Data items
========

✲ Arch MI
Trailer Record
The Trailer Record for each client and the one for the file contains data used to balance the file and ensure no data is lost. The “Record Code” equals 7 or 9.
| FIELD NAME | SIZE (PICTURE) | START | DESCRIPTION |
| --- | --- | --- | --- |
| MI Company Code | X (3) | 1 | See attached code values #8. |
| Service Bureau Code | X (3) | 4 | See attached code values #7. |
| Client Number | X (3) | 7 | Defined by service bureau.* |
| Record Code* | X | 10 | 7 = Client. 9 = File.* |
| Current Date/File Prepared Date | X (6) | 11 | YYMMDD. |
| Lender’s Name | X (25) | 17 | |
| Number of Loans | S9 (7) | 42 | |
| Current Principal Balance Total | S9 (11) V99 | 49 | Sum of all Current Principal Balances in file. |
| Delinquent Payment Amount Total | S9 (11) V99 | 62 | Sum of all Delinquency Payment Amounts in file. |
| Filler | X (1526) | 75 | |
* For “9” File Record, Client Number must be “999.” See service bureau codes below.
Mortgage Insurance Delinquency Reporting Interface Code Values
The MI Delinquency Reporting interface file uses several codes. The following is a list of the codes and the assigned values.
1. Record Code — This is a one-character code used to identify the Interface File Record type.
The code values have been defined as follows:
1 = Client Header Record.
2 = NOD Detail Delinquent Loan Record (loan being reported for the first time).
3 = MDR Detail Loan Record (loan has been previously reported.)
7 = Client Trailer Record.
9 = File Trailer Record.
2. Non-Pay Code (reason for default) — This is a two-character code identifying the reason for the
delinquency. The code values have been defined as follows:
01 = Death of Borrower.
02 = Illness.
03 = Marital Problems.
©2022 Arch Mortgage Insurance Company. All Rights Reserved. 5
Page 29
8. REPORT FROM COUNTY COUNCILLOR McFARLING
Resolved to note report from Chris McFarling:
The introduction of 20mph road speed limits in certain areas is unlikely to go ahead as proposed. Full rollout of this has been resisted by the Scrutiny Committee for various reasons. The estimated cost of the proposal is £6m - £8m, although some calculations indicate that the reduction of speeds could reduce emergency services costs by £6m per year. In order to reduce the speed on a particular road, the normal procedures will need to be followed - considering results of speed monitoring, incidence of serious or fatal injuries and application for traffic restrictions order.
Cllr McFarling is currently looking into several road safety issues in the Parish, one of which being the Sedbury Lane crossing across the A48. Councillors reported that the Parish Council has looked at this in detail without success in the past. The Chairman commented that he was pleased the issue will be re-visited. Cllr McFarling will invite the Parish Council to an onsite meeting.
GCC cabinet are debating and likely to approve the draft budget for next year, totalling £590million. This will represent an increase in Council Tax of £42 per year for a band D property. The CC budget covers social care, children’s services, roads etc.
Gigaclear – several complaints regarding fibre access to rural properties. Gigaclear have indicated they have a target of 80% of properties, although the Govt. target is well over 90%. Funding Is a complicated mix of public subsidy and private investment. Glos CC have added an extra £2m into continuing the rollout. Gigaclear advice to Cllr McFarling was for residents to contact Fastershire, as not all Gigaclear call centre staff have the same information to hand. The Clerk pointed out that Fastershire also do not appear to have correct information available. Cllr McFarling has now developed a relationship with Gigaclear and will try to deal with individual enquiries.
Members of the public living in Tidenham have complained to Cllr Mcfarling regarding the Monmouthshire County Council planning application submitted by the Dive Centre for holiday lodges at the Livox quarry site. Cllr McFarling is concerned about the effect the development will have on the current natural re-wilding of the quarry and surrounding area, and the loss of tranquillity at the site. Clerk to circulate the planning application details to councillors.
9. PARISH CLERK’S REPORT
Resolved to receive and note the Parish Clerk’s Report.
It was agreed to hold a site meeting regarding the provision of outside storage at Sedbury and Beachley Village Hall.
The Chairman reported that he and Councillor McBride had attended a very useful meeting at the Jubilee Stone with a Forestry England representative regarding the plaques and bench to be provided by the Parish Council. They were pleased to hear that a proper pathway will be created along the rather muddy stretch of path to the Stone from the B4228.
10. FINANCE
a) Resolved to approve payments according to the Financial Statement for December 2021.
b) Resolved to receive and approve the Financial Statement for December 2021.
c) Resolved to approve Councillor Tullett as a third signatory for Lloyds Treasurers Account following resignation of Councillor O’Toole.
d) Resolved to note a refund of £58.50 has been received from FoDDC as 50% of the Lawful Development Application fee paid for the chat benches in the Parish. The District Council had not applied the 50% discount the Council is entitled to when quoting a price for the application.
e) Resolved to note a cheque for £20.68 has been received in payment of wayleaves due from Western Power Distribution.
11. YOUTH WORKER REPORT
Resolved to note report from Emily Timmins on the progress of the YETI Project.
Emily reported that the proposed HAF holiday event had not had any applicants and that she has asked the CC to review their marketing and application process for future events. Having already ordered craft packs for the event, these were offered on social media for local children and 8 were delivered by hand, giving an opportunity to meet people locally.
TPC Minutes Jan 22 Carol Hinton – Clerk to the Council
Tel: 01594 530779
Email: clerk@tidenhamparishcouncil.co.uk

========

• **What the exercise asks**
Exactly reproduce the lines that run from the line with "TPC Minutes Jan" through the last line of the records, inclusive.

• **Exercise response**
TPC Minutes Jan 22 Carol Hinton – Clerk to the Council
Tel: 01594 530779
Email: clerk@tidenhamparishcouncil.co.uk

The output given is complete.